A stab of guilt twisted through her. They’d spent so many nights here, partying in this front room while Nan slept upstairs, deaf to it all. They had completely taken advantage of this house. And then they’d all just walked away. Including Sherrie—Evie guessed the only reason she’d bothered to clean Shaun’s car was because it was worth something.
Nan shuffled down a short hallway to th
e kitchen, and Evie stepped along behind her. On the kitchen counter, a radio blared some kind of religious show at ear-splitting volume—the crowd of voices she’d heard from outside. Nan was very much alone.
Evie looked around the faded kitchen as if for the first time. Stacks of plates and cups and bowls had all been taken from the cupboards and placed on the counter, on top of the microwave, even on chairs. There were half drunk cups of tea everywhere, their surfaces going hairy.
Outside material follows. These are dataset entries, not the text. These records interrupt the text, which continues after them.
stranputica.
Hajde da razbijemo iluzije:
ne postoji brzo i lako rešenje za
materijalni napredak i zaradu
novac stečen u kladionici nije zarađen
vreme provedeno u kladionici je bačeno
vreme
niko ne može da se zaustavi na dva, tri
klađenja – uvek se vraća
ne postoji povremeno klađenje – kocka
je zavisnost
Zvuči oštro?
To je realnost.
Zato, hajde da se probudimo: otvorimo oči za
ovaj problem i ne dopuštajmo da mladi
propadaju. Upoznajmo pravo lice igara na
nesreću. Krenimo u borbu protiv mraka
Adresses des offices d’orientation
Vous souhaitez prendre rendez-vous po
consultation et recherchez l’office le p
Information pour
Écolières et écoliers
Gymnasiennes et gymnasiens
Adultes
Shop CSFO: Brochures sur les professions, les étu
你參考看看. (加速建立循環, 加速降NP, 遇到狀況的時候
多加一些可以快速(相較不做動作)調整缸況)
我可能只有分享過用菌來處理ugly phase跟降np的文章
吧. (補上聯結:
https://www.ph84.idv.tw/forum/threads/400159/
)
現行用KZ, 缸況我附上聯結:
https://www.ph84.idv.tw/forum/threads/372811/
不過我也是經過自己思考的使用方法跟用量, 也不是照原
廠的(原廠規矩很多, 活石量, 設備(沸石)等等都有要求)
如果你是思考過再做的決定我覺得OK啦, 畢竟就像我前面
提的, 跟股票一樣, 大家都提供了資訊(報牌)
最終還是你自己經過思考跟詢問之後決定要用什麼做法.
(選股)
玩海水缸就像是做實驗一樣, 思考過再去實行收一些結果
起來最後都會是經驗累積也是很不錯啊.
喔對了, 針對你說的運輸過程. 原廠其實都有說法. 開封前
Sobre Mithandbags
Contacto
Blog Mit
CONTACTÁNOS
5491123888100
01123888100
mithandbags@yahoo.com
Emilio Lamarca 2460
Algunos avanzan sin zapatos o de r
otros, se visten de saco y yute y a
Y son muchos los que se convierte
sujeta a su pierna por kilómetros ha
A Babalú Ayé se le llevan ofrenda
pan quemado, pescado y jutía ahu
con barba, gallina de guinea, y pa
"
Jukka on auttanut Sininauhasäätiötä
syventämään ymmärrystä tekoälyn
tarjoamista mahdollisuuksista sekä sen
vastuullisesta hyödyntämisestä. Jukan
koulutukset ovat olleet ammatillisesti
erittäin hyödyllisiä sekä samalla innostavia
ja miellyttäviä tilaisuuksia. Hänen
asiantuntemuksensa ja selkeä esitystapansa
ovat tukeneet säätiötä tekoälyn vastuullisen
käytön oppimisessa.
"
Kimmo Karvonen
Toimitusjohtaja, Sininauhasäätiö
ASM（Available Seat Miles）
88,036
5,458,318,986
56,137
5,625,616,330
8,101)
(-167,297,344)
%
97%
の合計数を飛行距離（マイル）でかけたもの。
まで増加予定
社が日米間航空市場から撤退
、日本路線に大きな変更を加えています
Boxes of paper spilled onto the floor.
It was like Shaun’s disaster of a bedroom had infected the rest of the house, and now the whole thing was sick with mess.
A scorch mark ringed the burner on the stove, and a soot-black kettle perched there. Evie remembered Shaun telling her how much he worried about Nan, how she wasn’t safe alone. He’d missed so much school to take care of her that he wouldn’t have even graduated this year. It made her sick to think of Nan here without him.
“Nan,” Evie said over the radio’s blare, “does anyone come to see you? Does Shaun’s mom ever come here?”
But Nan didn’t answer. She was doddering at the counter, making small noises to herself, and Evie began to wonder if she’d forgotten that Evie was there.
“Nan,” she tried again, going to the old woman’s side. Nan turned a sweet smile on her, but said nothing. She was busy stacking envelopes and junk mail, weeks-old flyers, making it all orderly amid the mess. “Does your daughter ever come here?” Evie tried again.
“Oh, do you know Sherrie?” Nan asked, sounding pleased. “She’s all grown up now. She had a baby, you know.” For a second, Evie thought Nan meant another baby, that Shaun had a sibling, but then she realized Nan was just talking about Shaun.
Nan tutted to herself, shaking her head and clacking the edge of the papers on the counter. “It was hard for her, being so young. She moved away a long time ago, I think.” The look on Nan’s face told Evie that she was trying to put together a puzzle, but for whatever reason, the pieces wouldn’t stick.